WHAT'S THE BIG DEAL? The big deal is this: most of the benefit of wood-fueled biomass goes into the pockets of the biomass companies in the form of subsidies, and we get inefficient power and bad air in return.
As anyone that has burned wood knows, because of its high moisture, wood yields less energy compared with more efficient fuels, such as coal, gas, or oil. In order to get the wood dry enough to burn, biomass plants must heat the wood before burning it, which requires energy. Not only that, but since wood burners are usually less efficient than those used for coal, gas, or oil, the carbon dioxide emitted from the process is higher, and results in less usable energy.
Biomass power-plant owners use fuzzy math to claim wood-burning biomass fuel plants are "green." In their eyes, seeing that wood emits the same amount of carbon whether it's burned or left to decay in the forest, the net change in atmospheric carbon dioxide is zero. However, that ignores the carbon energy required to transport and process the wood to capture the energy for use, along with the carbon released with damage to the forest ecosystem. After being bombarded with scientific data from environmental groups across the country, the Environmental Protection Agency (EPA) has put its biomass recommendations on hold to undergo more research. According to Biomass Accountability Project spokesperson Meg Sheehan, "EPA has sound scientific grounds for challenging the conventional and scientifically unsupported view of biomass as carbon-neutral."

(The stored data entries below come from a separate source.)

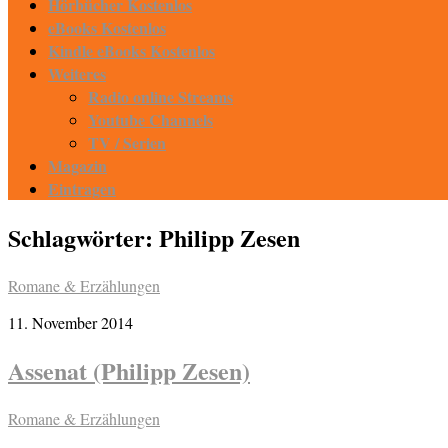
Hörbücher Kostenlos
eBooks Kostenlos
Kindle eBooks Kostenlos
Weiteres
Radio online Streams
Youtube Channels
TV / Serien
Magazin
Eintragen
Schlagwörter:
Philipp Zesen
Romane & Erzählungen
11. November 2014
Assenat (Philipp Zesen)
Romane & Erzählungen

Generating the same amount of electricity from biomass emits roughly 50 percent more carbon dioxide than coal, according to a 2010 study commissioned by the Massachusetts Department of Energy Resources and performed by the Manomet Center for Conservation Sciences, a nonprofit environmental research organization. Furthermore, a report analyzing Department of Energy data by Chris Matera, P.E., of Massachusetts Forest Watch estimated biomass emissions at 150 percent more than existing natural-gas power plants and 330 percent more than the newest, most efficient gas plants. MassPIRG's analysis is even more damning: they've reported that a proposed biomass plant in Russell would emit 50 to 250 percent more carbon dioxide per unit of energy produced than the 10 worst carbon-dioxide-emitting power plants in the Northeast.